▶ _Selected passage_:
──────────────────────────────
- Also known as: Vv1; H4!; H4blackasf; Ivvys1;
- Born: Linzell Newton November 3, 2006 (age 19) Bridgeport, Connecticut
- Genres: Plugg; trap;
- Occupations: Rapper; record producer; songwriter; engineer;
- Years active: 2014-present
- Member of: StepTeam

= Ivvys =

American rapper (born 2006)

Linzell Newton (born November 3, 2006), known professionally as Ivvys (stylized in lowercase), is an American-Nigerian record producer, rapper, and music engineer from Bridgeport, Connecticut.

Serving as one of the main members of the producer collective StepTeam, Newton is known for his collaborations with Ken Carson, Yuke, Mike, Bleood, and Lucy Bedroque, among other artists.

==Early life==
Newton was born on November 3, 2006, in Bridgeport, Connecticut.

==Career==
===Early career===
Newton first began making music when he was eight years old. He has said that he was inspired by his father, who at the time was making Chief Keef type beats on FL Studios. He told his father that he wanted to learn how to produce; as he got older, around the age 14 or 15, he started working on tracks together with his father. Around this time, he also discovered underground rap through SoundCloud.

Sometime in 2023 or 2024, Newton began experimenting with his sound and started working on his own flow. He stated that he used to make ambient plugg type beats using the Timeless 3 delay plugin. He would also listen to many artists who fell under that genre, such as Izaya Tiji, Theo, Xang, and an earlier version of Ian. Despite receiving backlash for learning their flow, Newton still went with it and learned how to make it his own.
──────────────────────────────
▶ _Data to examine_:
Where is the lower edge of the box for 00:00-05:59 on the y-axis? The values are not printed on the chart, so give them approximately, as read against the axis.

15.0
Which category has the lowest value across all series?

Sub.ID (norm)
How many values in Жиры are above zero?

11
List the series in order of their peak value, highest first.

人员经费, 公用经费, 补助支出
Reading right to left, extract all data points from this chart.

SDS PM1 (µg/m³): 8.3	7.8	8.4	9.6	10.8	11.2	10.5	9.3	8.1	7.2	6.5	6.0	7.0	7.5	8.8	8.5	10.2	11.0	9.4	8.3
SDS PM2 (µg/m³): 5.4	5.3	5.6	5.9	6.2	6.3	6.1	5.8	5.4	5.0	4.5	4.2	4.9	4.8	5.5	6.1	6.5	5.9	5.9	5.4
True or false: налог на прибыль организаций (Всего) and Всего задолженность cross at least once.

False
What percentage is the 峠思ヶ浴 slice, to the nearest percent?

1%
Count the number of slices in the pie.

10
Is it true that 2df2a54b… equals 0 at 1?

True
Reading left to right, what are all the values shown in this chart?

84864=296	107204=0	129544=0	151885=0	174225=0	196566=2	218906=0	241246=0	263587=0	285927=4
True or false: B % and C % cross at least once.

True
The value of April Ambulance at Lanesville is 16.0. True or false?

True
──────────────────────────────
▶ _Exercise 1_:
In the Ivvys article, how old was Newton when he first began making music?
▶ _Exercise 2_:
Using the Ivvys article, explain why Newton told his father he wanted to learn how to produce.
▶ _Exercise 3_:
Write the next part of the Ivvys article, picking up after its final sentence.

▶ _Final answer 1_:
He was eight years old.

▶ _Final answer 2_:
His father inspired him. At the time, his father was making Chief Keef type beats on FL Studios.

▶ _Final answer 3_:
===StepTeam===
During his career, Newton, alongside Maajins and Sxprano helped create StepTeam, an Internet rap and plugg production collective. The group pioneered an "off-kilter" and glitchy production style. Alphonse Pierre of Pitchfork wrote how the trio "has pioneered a glitchy, intricate beatmaking style that takes a hacksaw to the standard patterns of rap percussion." Xang's collective DPM (Deep and Powerful Music) helped inspire Ivvy's flow and StepTeam's production style.

==Musical style==
Newton's music, according to Alphonse Pierre of Pitchfork, is considered to be one of the most "experimentally abrasive corners of Jersey club." Newton claimed that his music production is an amalgamation of ambient trap and EDM music. Pierre wrote how Newton's music is "off-balanced, brain-altering", and "Lunchbox-ish."

==Reception==
Newton's music has generated positive reviews among media critics; his song "IG Reels" was ranked as one of the best new tracks by Pitchfork. His track "Madoka" was ranked at #8 on Pitchfork's Top 40 Best Rap Songs Of 2025.